Background: About 30-40% of patients with a pancreatic malignancy present with locally advanced pancreatic cancer (LAPC). Clinical outcomes are mostly described in highly selected patient cohorts. This study aims to provide an overview of treatment and survival within an unselected, consecutive cohort of patients with LAPC. Methods: Prospective multicenter study including consecutive patients with LAPC according to Dutch Pancreatic Cancer Group (DPCG) criteria between 04/2015-12/2017 from 14 centers. The decision to start treatment was based on the advice of the multidisciplinary team meeting followed by patient consultation of a medical oncologist.
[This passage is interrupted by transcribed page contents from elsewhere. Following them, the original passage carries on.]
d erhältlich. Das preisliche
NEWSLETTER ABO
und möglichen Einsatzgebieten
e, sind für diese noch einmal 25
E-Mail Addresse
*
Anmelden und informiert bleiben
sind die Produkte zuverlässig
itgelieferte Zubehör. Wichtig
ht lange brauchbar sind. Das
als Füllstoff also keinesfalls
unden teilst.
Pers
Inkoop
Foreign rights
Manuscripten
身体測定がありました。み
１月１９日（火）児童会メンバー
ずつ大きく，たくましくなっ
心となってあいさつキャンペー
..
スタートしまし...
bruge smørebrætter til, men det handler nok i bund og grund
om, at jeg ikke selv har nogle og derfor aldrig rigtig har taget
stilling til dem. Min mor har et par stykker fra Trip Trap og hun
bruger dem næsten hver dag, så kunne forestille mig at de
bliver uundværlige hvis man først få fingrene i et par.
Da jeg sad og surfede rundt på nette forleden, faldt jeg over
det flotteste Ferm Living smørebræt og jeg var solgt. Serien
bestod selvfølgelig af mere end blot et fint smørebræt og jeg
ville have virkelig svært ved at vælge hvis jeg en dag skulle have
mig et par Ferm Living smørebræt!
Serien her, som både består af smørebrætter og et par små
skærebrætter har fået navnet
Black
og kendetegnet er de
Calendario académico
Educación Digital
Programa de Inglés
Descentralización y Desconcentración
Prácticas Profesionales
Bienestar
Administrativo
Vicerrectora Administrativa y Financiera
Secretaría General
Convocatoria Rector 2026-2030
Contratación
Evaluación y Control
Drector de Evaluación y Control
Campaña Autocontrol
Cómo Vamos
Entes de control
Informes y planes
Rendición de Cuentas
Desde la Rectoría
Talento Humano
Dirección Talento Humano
Restaging of CT-scans was performed by a nationwide expert panel after two months of systemic treatment. The panel evaluated response according to RECIST criteria, resectability and eligibility for clinical trials. Results: In total, 424 patients were included, of whom 326 (77%) started chemotherapy, 83 (20%) received best supportive care (BSC) and 15 (4%) started other primary treatments. Most patients started FOLFIRINOX (n=255, 78%), 31 patients (10%) were treated with gemcitabine plus nab-paclitaxel and 40 (12%) with gemcitabine monotherapy. 301 patients were restaged of whom 35 (12%) showed partial response, 216 (72%) had stable disease and 50 (17%) demonstrated progression. A total of 33/424 patients (8%) underwent a resection, of which 49% (n=16) were R0. Median overall survival (mOS) in all patients was 11 months (95%CI 10-12). In patients treated with FOLFIRINOX, gemcitabine with nab-paclitaxel, or gemcitabine monotherapy, mOS was 14 (95%CI 12-16), 10 (95%CI 8-12), and 9 months (95%CI 7-11), respectively. Resected patients had a mOS of 22 months (95%CI 14-30). Conclusion: In a national prospective cohort of LAPC, median overall survival was 11 months. 60% of patients received FOLFIRINOX treatment, and 8% underwent resection after neoadjuvant chemotherapy with promising survival. Since treatment allocation bias cannot be excluded future randomized studies are needed.